Sunday, December 19, 2010

Spinach (or Kale/Chard/Fenugreek) Paratha

Ingredients:
Whole wheat flour - 1 cup
Spinach/Kale/Chard/Fenugreek, washed, drained and chopped - 1 cup
Green chili, chopped - 2 med
Salt - 1 tsp
Oil - 2-3 tbsp

Cooking time: 20 min
Servings: 2

Method:
If you're using frozen greens, thaw them at half power. Depending on what kind of greens, how they're frozen and how powerful the microwave is, the times will differ, but keep checking every 4-5 minutes if it's thawed all the way through, and mash lightly to help with thawing. When thawed, drain the water into a separate bowl, squeeze as much of the water out of the greens as possible.

In a mixing bowl, combine the flour and salt. Start adding tablespoonfuls of chopped greens while mixing continuously. The water in the greens should help in kneading the dough; for extra water use the drained greens water you set aside, but add bit by bit until the dough is of the right consistency. At this point, to avoid the dough sticking to your palms, rub them with a few drops of oil and continue kneading. Add a little flour or a little water if the dough is too mushy or not soft enough. Knead into a soft ball, set aside in a covered bowl for 10 min.

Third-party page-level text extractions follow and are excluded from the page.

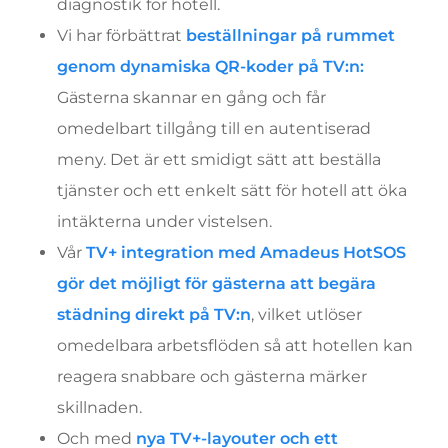
diagnostik för hotell.
Vi har förbättrat
beställningar på rummet
genom dynamiska QR-koder på TV:n:
Gästerna skannar en gång och får
omedelbart tillgång till en autentiserad
meny. Det är ett smidigt sätt att beställa
tjänster och ett enkelt sätt för hotell att öka
intäkterna under vistelsen.
Vår
TV+ integration med Amadeus HotSOS
gör det möjligt för gästerna att begära
städning direkt på TV:n
, vilket utlöser
omedelbara arbetsflöden så att hotellen kan
reagera snabbare och gästerna märker
skillnaden.
Och med
nya TV+-layouter och ett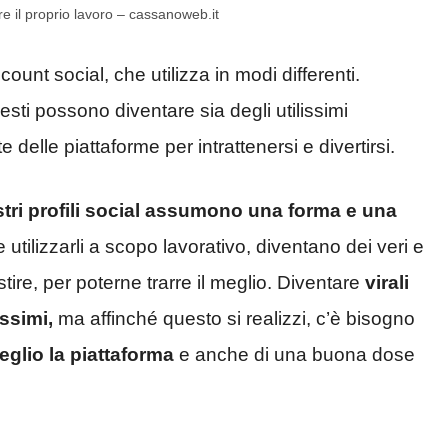
e il proprio lavoro – cassanoweb.it
ount social, che utilizza in modi differenti.
esti possono diventare sia degli utilissimi
elle piattaforme per intrattenersi e divertirsi.
stri profili social assumono una forma e una
 utilizzarli a scopo lavorativo, diventano dei veri e
ire, per poterne trarre il meglio. Diventare
virali
issimi,
ma affinché questo si realizzi, c’è bisogno
glio la piattaforma
e anche di una buona dose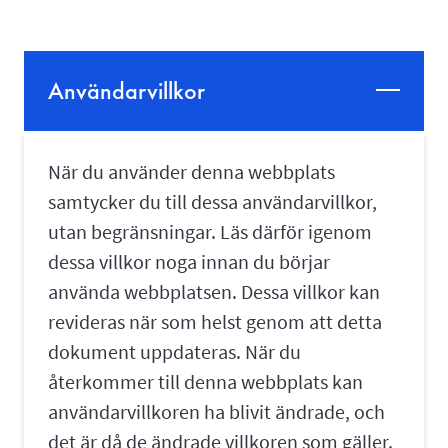
Användarvillkor
När du använder denna webbplats
samtycker du till dessa användarvillkor,
utan begränsningar. Läs därför igenom
dessa villkor noga innan du börjar
använda webbplatsen. Dessa villkor kan
revideras när som helst genom att detta
dokument uppdateras. När du
återkommer till denna webbplats kan
användarvillkoren ha blivit ändrade, och
det är då de ändrade villkoren som gäller.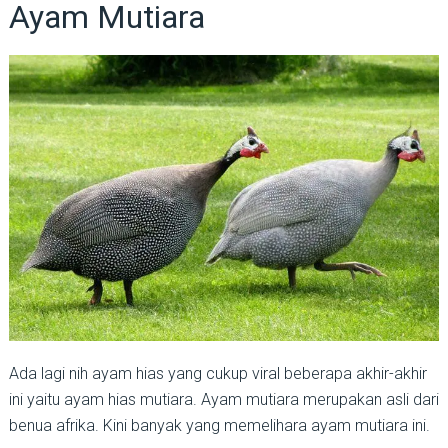
Ayam Mutiara
Ada lagi nih ayam hias yang cukup viral beberapa akhir-akhir
ini yaitu ayam hias mutiara. Ayam mutiara merupakan asli dari
benua afrika. Kini banyak yang memelihara ayam mutiara ini.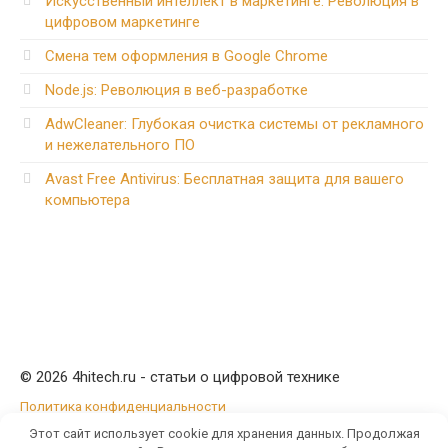
Искусственный интеллект в маркетинге: Революция в
цифровом маркетинге
Смена тем оформления в Google Chrome
Node.js: Революция в веб-разработке
AdwCleaner: Глубокая очистка системы от рекламного
и нежелательного ПО
Avast Free Antivirus: Бесплатная защита для вашего
компьютера
© 2026 4hitech.ru - статьи о цифровой технике
Политика конфиденциальности
Этот сайт использует cookie для хранения данных. Продолжая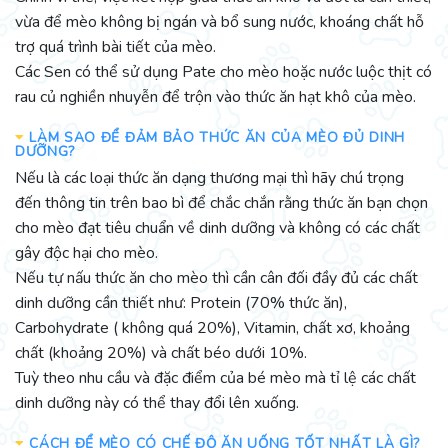
vừa để mèo không bị ngán và bổ sung nước, khoáng chất hỗ
trợ quá trình bài tiết của mèo.
Các Sen có thể sử dụng Pate cho mèo hoặc nước luộc thịt có
rau củ nghiền nhuyễn để trộn vào thức ăn hạt khô của mèo.
LÀM SAO ĐỂ ĐẢM BẢO THỨC ĂN CỦA MÈO ĐỦ DINH
DƯỠNG?
Nếu là các loại thức ăn dạng thương mại thì hãy chú trọng
đến thông tin trên bao bì để chắc chắn rằng thức ăn bạn chọn
cho mèo đạt tiêu chuẩn về dinh dưỡng và không có các chất
gây độc hại cho mèo.
Nếu tự nấu thức ăn cho mèo thì cần cân đối đầy đủ các chất
dinh dưỡng cần thiết như: Protein (70% thức ăn),
Carbohydrate ( không quá 20%), Vitamin, chất xơ, khoảng
chất (khoảng 20%) và chất béo dưới 10%.
Tuỳ theo nhu cầu và đặc điểm của bé mèo mà tỉ lệ các chất
dinh dưỡng này có thể thay đổi lên xuống.
CÁCH ĐỂ MÈO CÓ CHẾ ĐỘ ĂN UỐNG TỐT NHẤT LÀ GÌ?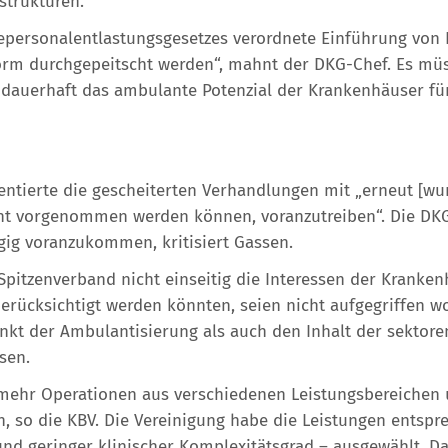
strukturen.
gepersonalentlastungsgesetzes verordnete Einführung von 
orm durchgepeitscht werden“, mahnt der DKG-Chef. Es mü
dauerhaft das ambulante Potenzial der Krankenhäuser für
tierte die gescheiterten Verhandlungen mit „erneut [wur
lant vorgenommen werden können, voranzutreiben“. Die DK
ügig voranzukommen, kritisiert Gassen.
itzenverband nicht einseitig die Interessen der Krankenhä
berücksichtigt werden könnten, seien nicht aufgegriffen w
t der Ambulantisierung als auch den Inhalt der sektore
sen.
 mehr Operationen aus verschiedenen Leistungsbereichen u
, so die KBV. Die Vereinigung habe die Leistungen entspr
und geringer klinischer Komplexitätsgrad – ausgewählt. D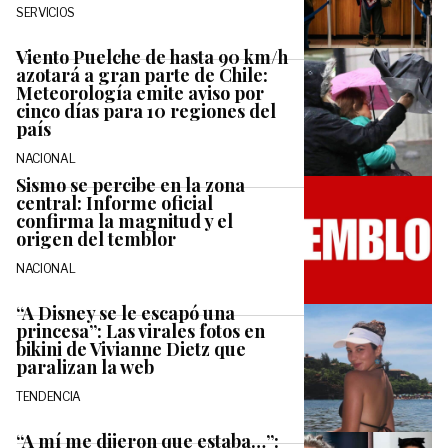
SERVICIOS
Viento Puelche de hasta 90 km/h
azotará a gran parte de Chile:
Meteorología emite aviso por
cinco días para 10 regiones del
país
NACIONAL
Sismo se percibe en la zona
central: Informe oficial
confirma la magnitud y el
origen del temblor
NACIONAL
“A Disney se le escapó una
princesa”: Las virales fotos en
bikini de Vivianne Dietz que
paralizan la web
TENDENCIA
“A mí me dijeron que estaba…”: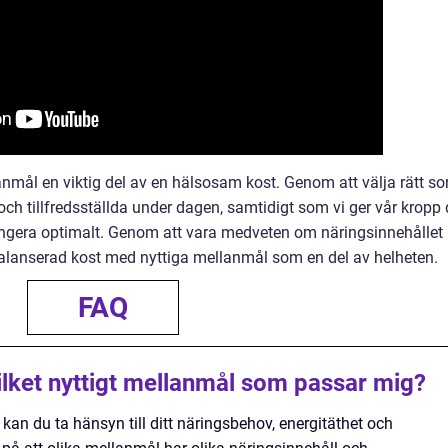
mål en viktig del av en hälsosam kost. Genom att välja rätt sor
ch tillfredsställda under dagen, samtidigt som vi ger vår kropp 
ngera optimalt. Genom att vara medveten om näringsinnehållet
balanserad kost med nyttiga mellanmål som en del av helheten.
FAQ
lket nyttigt mellanmål som passar mig?
 kan du ta hänsyn till ditt näringsbehov, energitäthet och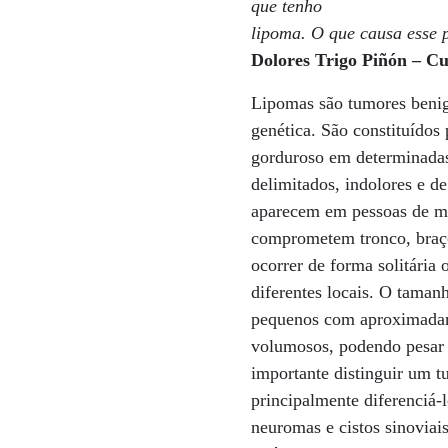
que tenho
lipoma. O que causa esse
Dolores Trigo Piñón – Cu
Lipomas são tumores benig
genética. São constituídos 
gorduroso em determinadas
delimitados, indolores e d
aparecem em pessoas de me
comprometem tronco, braço
ocorrer de forma solitária
diferentes locais. O taman
pequenos com aproximadam
volumosos, podendo pesar 
importante distinguir um 
principalmente diferenciá-
neuromas e cistos sinovia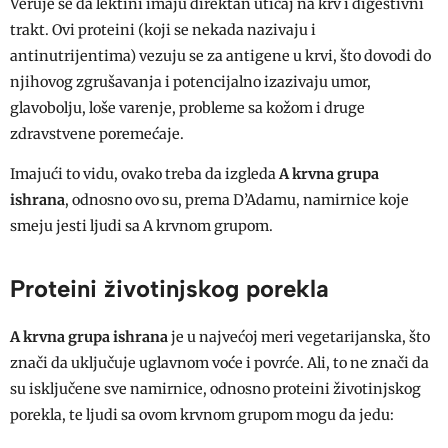
Veruje se da lektini imaju direktan uticaj na krv i digestivni
trakt. Ovi proteini (koji se nekada nazivaju i
antinutrijentima) vezuju se za antigene u krvi, što dovodi do
njihovog zgrušavanja i potencijalno izazivaju umor,
glavobolju, loše varenje, probleme sa kožom i druge
zdravstvene poremećaje.
Imajući to vidu, ovako treba da izgleda
A krvna grupa
ishrana
, odnosno ovo su, prema D’Adamu, namirnice koje
smeju jesti ljudi sa A krvnom grupom.
Proteini životinjskog porekla
A krvna grupa ishrana
je u najvećoj meri vegetarijanska, što
znači da uključuje uglavnom voće i povrće. Ali, to ne znači da
su isključene sve namirnice, odnosno proteini životinjskog
porekla, te ljudi sa ovom krvnom grupom mogu da jedu: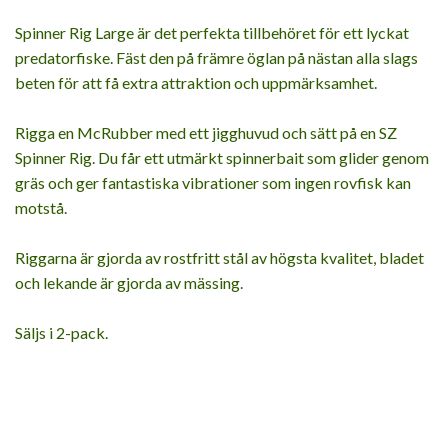
Spinner Rig Large är det perfekta tillbehöret för ett lyckat
predatorfiske. Fäst den på främre öglan på nästan alla slags
beten för att få extra attraktion och uppmärksamhet.
Rigga en McRubber med ett jigghuvud och sätt på en SZ
Spinner Rig. Du får ett utmärkt spinnerbait som glider genom
gräs och ger fantastiska vibrationer som ingen rovfisk kan
motstå.
Riggarna är gjorda av rostfritt stål av högsta kvalitet, bladet
och lekande är gjorda av mässing.
Säljs i 2-pack.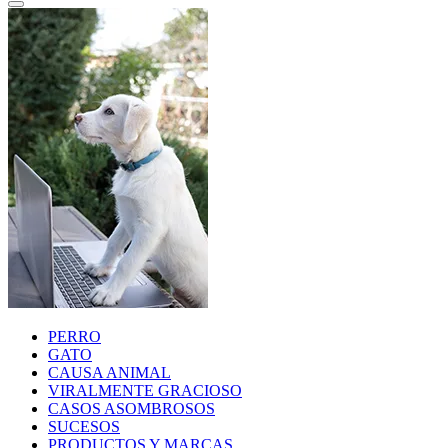
PERRO
GATO
CAUSA ANIMAL
VIRALMENTE GRACIOSO
CASOS ASOMBROSOS
SUCESOS
PRODUCTOS Y MARCAS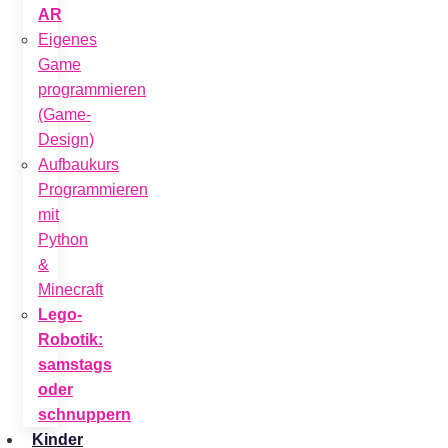
AR
Eigenes
Game
programmieren
(Game-
Design)
Aufbaukurs
Programmieren
mit
Python
&
Minecraft
Lego-
Robotik:
samstags
oder
schnuppern
Kinder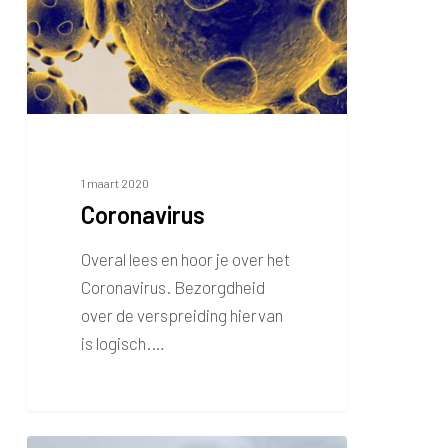
1 maart 2020
Coronavirus
Overal lees en hoor je over het
Coronavirus. Bezorgdheid
over de verspreiding hiervan
is logisch.…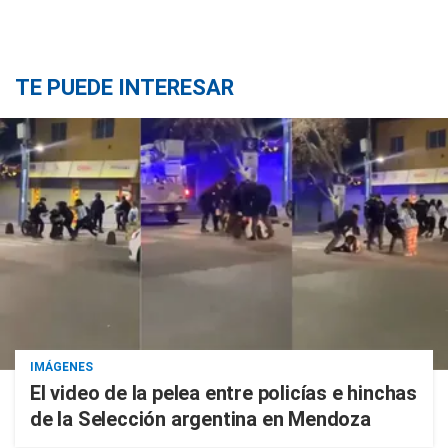
TE PUEDE INTERESAR
IMÁGENES
El video de la pelea entre policías e hinchas
de la Selección argentina en Mendoza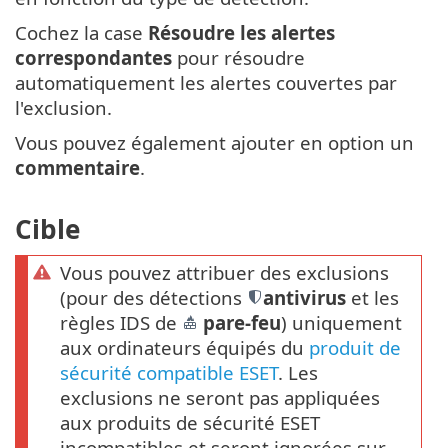
Cochez la case
Résoudre les alertes
correspondantes
pour résoudre
automatiquement les alertes couvertes par
l'exclusion.
Vous pouvez également ajouter en option un
commentaire
.
Cible
Vous pouvez attribuer des exclusions
(pour des détections
antivirus
et les
règles IDS de
pare-feu
) uniquement
aux ordinateurs équipés du
produit de
sécurité compatible ESET
. Les
exclusions ne seront pas appliquées
aux produits de sécurité ESET
incompatibles et seront ignorées sur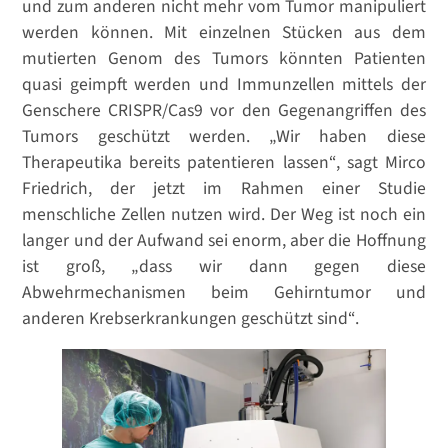
und zum anderen nicht mehr vom Tumor manipuliert
werden können. Mit einzelnen Stücken aus dem
mutierten Genom des Tumors könnten Patienten
quasi geimpft werden und Immunzellen mittels der
Genschere CRISPR/Cas9 vor den Gegenangriffen des
Tumors geschützt werden. „Wir haben diese
Therapeutika bereits patentieren lassen“, sagt Mirco
Friedrich, der jetzt im Rahmen einer Studie
menschliche Zellen nutzen wird. Der Weg ist noch ein
langer und der Aufwand sei enorm, aber die Hoffnung
ist groß, „dass wir dann gegen diese
Abwehrmechanismen beim Gehirntumor und
anderen Krebserkrankungen geschützt sind“.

Divide the dough into six equal pieces. Heat a pan and roll each piece out as thin as possible. When the pan is hot (test with a few drops of water, they should dance on the surface), place one paratha in it. With a spatula, lightly press the sides of the paratha so that bubbles form on top and the colour starts to change. Flip over and repeat the procedure. Before turning again, spread a teaspoon of oil/ghee over the top side. Repeat with the other side, repeat with the rest of the dough.

Serve hot with yogurt, chutney and/or pickles.

Note: Spinach and fenugreek are the traditional fillings for this dish, but kale and chard could probably be substituted, which may be useful for you CSA people.